Cal arrives in Seattle with shaky quarterback situation

Associated Press

SEATTLE – Joe Ayoob didn’t look much like a junior college player of the year in his debut for No. 16 California.

Still, coach Jeff Tedford has confidence in the junior quarterback, enough to name him the starter for today’s Pac-10 Conference opener against Washington.

“I’ve never had a worse day in any kind of sport in my life,” Ayoob said of his 0-for-10 performance last week against Sacramento State. “It was tough, but bad days, you get over them.”

The Bears will be attempting a rare feat – four straight wins over the Huskies. It’s happened only three times since the teams started playing regularly in 1915, the last coming from 1973-76. After that stretch, Washington won the next 19 meetings, until Tedford’s first year in 2002, when Cal beat the Huskies 34-27 in Seattle.

Ayoob transferred to Cal from City College of San Francisco, where he was the state junior college offensive player of the year last season. He battled with redshirt freshman Nate Longshore since last spring for the starting nod.

Longshore won the competition but broke his left ankle in the second quarter of last week’s 41-3 route of Sacramento State. Ayoob entered during the middle of a two-minute drill, but instead of showing the arm that completed 61 percent of his passes and threw for 3,679 yards and 35 touchdowns at CCSF last year, Ayoob stumbled badly.

He was later replaced by junior Steve Levy, but Levy was just 2 for 7 for 52 yards against the I-AA Hornets.

Shaky quarterback play most likely won’t cut it against a Washington defense that played three solid quarters against Air Force before letting an 11-point lead slip away in a 20-17 loss.

There are defensive concerns for the Huskies, which could benefit Ayoob. Defensive backs C.J. Wallace and Roy Lewis both were injured against the Falcons.
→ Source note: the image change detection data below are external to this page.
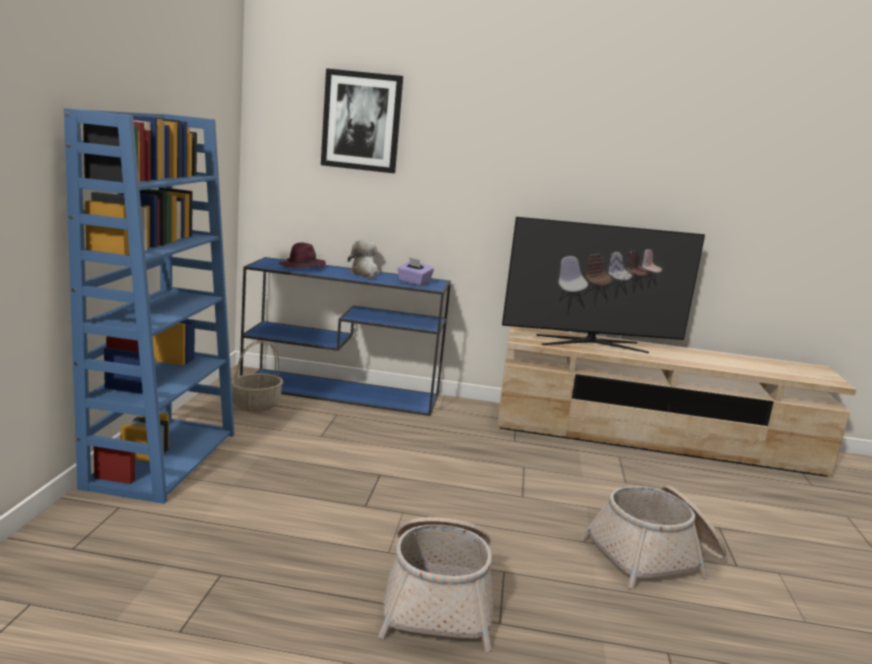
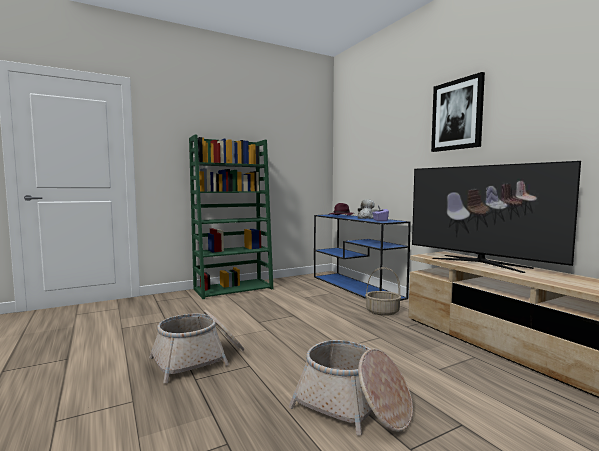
camera: 55 degrees right, 10 degrees down
blue bookcase [64,108,235,504] -> green bookcase [189,135,273,299]
basket [231,340,283,412] -> basket moved to [365,267,401,316]
picture [321,68,403,173] -> picture moved to [431,72,485,152]

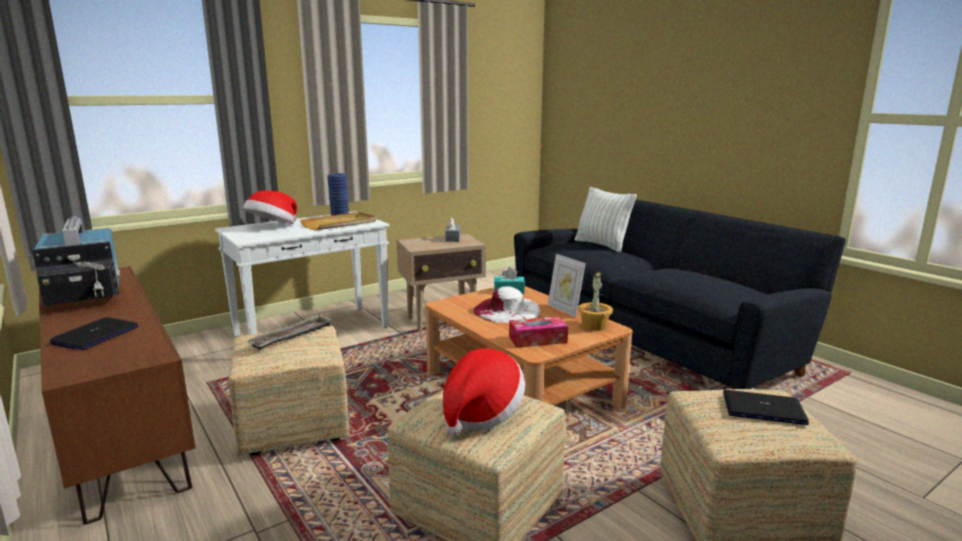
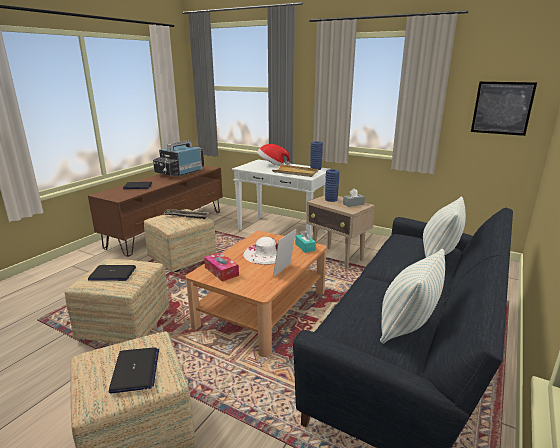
camera: 65 degrees right, 5 degrees up
hat [443,348,525,435] -> laptop [88,265,136,281]
potted plant [578,271,613,331] -> none
none -> blue vase [325,169,340,202]
none -> pillow [380,249,445,344]
none -> picture [471,82,537,136]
Lewis is expected to play despite an arm injury, but Wallace’s concussion could keep him out, making a thin secondary even more vulnerable.

But, there is some good news for the Huskies: Coach Tyrone Willingham went undefeated (7-0) against California while coaching at Stanford.

Those wins came between 1995 and 2001, when the Bears’ were less than .500 all but one season.